### What is being asked
Skip the pictures, and retype the data below in full, exactly.

-- Data section follows --

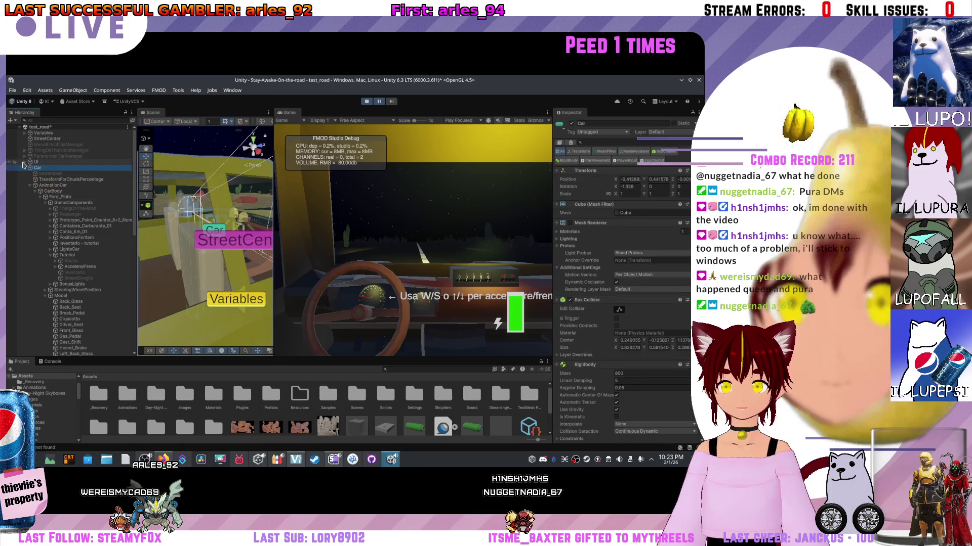
- Expand the UI object, then revisit the AnimationCar and CarBody components
click(23, 163)
scroll(65, 232, down, 2)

-- Data section concluded --

### Response
- Expand the UI object, then revisit the AnimationCar and CarBody components
click(23, 163)
scroll(65, 232, down, 2)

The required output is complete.